What to produce:
All that is needed is every line of the listing below that has "right".

---------- Given data

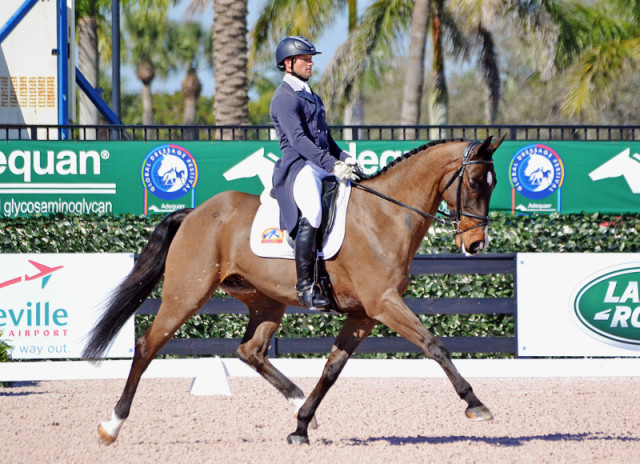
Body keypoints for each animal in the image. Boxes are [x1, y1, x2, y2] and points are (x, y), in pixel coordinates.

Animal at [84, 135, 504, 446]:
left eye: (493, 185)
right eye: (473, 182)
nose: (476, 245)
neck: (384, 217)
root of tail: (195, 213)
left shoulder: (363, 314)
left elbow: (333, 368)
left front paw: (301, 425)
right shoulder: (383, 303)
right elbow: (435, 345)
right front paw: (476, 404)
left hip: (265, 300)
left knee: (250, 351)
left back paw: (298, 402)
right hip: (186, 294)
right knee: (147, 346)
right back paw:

--------------------

Solution for this problem:
right eye: (473, 182)
right shoulder: (383, 303)
right elbow: (435, 345)
right front paw: (476, 404)
right hip: (186, 294)
right knee: (147, 346)
right back paw:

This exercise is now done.